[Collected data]
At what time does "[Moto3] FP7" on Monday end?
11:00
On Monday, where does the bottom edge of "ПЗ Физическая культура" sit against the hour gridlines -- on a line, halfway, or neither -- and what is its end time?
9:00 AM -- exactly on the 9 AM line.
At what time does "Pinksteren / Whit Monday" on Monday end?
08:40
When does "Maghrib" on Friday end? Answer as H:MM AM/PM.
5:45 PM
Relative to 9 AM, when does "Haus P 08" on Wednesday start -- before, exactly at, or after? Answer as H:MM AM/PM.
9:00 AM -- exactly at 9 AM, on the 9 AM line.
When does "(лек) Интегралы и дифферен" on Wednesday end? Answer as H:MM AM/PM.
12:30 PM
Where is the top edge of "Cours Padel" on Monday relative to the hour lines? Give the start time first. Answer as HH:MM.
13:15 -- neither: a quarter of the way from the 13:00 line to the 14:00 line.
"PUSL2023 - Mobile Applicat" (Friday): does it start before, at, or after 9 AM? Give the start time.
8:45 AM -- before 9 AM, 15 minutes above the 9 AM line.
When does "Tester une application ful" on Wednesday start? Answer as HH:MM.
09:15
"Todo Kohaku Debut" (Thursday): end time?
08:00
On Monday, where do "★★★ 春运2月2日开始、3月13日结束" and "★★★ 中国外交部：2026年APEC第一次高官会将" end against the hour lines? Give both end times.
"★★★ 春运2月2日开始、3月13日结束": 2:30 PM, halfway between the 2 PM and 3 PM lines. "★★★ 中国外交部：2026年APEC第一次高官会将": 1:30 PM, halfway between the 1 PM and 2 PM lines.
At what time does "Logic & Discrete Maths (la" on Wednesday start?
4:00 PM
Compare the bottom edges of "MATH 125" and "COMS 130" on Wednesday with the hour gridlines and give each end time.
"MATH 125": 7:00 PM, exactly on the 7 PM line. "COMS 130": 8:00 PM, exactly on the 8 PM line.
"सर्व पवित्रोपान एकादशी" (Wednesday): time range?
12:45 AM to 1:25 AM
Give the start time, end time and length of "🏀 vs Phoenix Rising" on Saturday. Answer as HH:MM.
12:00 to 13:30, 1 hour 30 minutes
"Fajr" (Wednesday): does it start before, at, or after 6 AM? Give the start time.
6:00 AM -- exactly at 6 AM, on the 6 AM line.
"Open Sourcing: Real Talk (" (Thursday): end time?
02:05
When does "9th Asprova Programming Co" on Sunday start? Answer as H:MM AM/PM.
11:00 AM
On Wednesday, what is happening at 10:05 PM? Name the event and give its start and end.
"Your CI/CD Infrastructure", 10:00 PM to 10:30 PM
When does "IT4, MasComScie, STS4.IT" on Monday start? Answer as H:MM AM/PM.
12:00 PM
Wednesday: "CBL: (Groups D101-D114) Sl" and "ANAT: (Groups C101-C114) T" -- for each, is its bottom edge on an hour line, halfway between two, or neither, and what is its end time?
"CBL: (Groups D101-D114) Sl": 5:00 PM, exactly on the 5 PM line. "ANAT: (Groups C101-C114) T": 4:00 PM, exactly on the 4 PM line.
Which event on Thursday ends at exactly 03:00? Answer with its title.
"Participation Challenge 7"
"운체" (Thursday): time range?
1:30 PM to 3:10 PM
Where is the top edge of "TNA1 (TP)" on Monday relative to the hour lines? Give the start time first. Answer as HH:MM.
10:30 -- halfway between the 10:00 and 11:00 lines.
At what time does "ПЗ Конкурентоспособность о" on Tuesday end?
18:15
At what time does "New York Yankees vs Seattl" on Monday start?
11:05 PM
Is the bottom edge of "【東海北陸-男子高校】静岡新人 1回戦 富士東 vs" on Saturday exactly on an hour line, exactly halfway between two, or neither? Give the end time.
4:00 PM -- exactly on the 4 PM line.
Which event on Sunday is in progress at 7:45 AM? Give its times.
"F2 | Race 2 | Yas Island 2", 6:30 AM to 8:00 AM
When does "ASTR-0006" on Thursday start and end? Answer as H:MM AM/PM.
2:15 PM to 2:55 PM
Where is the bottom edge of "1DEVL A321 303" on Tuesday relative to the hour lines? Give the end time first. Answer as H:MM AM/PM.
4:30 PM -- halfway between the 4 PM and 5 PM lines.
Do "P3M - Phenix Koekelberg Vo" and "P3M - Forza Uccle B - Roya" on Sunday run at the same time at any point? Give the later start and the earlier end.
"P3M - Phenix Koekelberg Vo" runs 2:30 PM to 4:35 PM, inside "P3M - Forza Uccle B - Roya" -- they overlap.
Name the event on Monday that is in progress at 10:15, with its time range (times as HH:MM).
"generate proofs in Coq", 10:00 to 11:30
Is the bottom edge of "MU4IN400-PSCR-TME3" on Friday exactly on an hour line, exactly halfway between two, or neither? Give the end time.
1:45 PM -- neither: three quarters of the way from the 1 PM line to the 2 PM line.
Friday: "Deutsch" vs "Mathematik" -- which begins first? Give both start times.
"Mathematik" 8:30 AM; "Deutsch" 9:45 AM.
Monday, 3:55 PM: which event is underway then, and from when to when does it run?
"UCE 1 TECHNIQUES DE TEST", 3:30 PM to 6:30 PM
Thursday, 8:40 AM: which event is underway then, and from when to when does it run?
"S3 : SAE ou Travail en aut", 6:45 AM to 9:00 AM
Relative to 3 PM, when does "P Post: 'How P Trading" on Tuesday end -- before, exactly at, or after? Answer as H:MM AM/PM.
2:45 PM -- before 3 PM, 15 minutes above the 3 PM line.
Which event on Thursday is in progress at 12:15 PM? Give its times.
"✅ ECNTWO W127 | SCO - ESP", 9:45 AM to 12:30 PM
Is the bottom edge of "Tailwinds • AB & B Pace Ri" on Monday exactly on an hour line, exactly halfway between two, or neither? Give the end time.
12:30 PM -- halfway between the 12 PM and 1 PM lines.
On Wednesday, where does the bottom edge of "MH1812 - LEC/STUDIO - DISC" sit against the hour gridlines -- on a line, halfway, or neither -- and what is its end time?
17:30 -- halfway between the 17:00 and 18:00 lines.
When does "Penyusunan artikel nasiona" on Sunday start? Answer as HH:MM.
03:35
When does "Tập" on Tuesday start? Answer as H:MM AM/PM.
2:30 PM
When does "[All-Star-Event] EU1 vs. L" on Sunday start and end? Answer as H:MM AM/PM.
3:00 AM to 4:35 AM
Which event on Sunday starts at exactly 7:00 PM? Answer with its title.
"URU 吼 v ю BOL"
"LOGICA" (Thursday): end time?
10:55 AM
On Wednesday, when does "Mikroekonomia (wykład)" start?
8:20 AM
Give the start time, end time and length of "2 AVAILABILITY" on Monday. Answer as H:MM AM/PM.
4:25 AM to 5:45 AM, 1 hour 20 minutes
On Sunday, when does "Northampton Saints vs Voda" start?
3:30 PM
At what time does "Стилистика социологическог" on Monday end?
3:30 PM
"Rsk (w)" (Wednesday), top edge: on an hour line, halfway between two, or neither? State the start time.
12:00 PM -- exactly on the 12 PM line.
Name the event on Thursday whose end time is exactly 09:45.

• _Task prompt_
Find each line in the material above that contains the string "Saturday", with case counting, and copy every such line.

• _Solution_
Give the start time, end time and length of "🏀 vs Phoenix Rising" on Saturday. Answer as HH:MM.
Is the bottom edge of "【東海北陸-男子高校】静岡新人 1回戦 富士東 vs" on Saturday exactly on an hour line, exactly halfway between two, or neither? Give the end time.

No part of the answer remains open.